[Dataset Boundary: Start]

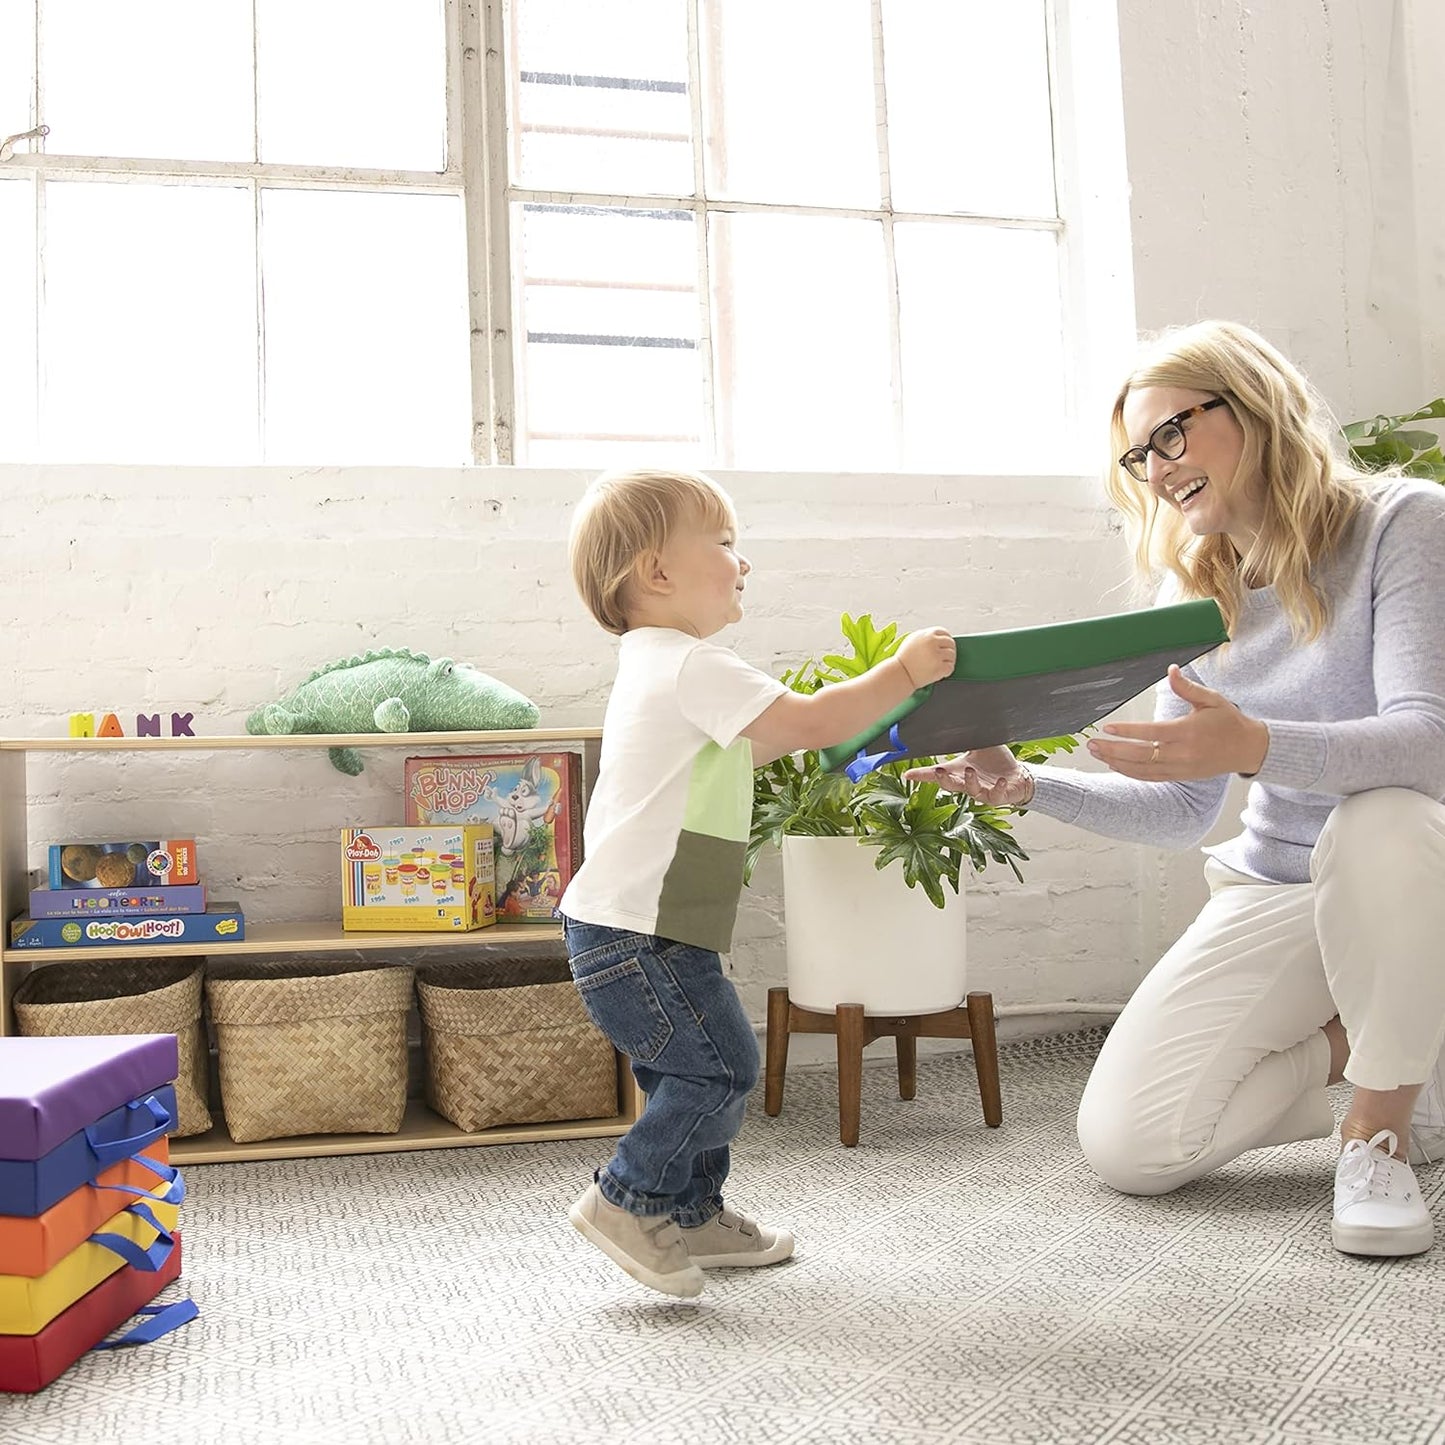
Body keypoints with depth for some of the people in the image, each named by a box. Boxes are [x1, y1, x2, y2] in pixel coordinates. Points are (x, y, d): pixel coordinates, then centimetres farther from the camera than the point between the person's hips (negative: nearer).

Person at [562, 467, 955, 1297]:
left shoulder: (660, 668, 18)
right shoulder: (692, 668, -17)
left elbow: (741, 751, 30)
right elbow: (809, 723, -22)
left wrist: (790, 735, 20)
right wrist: (904, 672, -13)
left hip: (634, 930, 11)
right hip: (637, 936, -11)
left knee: (698, 1071, 17)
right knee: (722, 1067, -6)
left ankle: (692, 1213, 28)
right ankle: (628, 1202, 4)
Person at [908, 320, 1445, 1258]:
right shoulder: (1195, 592, 4)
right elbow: (1185, 809, 4)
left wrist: (1254, 746, -46)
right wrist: (1026, 786, -10)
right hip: (1274, 890, 5)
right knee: (1126, 1144, -10)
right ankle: (1358, 1043, 14)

[Dataset Boundary: End]

- _Exercise objective_
Reproduce the text of the records above, replacing every occurrence of "Person at" with "Individual in box" and leaving everything else unchanged. Omit the pictures from your answer.

- _Solution_
Body keypoints with depth for some of the people in the image, each named by a box. Boxes are [x1, y1, x2, y2] in pixel coordinates. Points are (x, y, d): pixel coordinates, then centimetres farther from the camera than the point between the person's hips (negative: nearer).

Individual in box [562, 467, 955, 1297]:
left shoulder: (660, 668, 18)
right shoulder: (692, 668, -17)
left elbow: (741, 751, 30)
right elbow: (809, 723, -22)
left wrist: (790, 735, 20)
right wrist: (904, 672, -13)
left hip: (634, 930, 11)
right hip: (637, 936, -11)
left knee: (698, 1071, 17)
right knee: (722, 1067, -6)
left ankle: (692, 1213, 28)
right ankle: (628, 1202, 4)
Individual in box [908, 320, 1445, 1258]:
right shoulder: (1195, 592, 4)
right elbow: (1185, 809, 4)
left wrist: (1254, 746, -46)
right wrist: (1026, 786, -10)
right hip: (1274, 890, 5)
right knee: (1126, 1144, -10)
right ankle: (1358, 1043, 14)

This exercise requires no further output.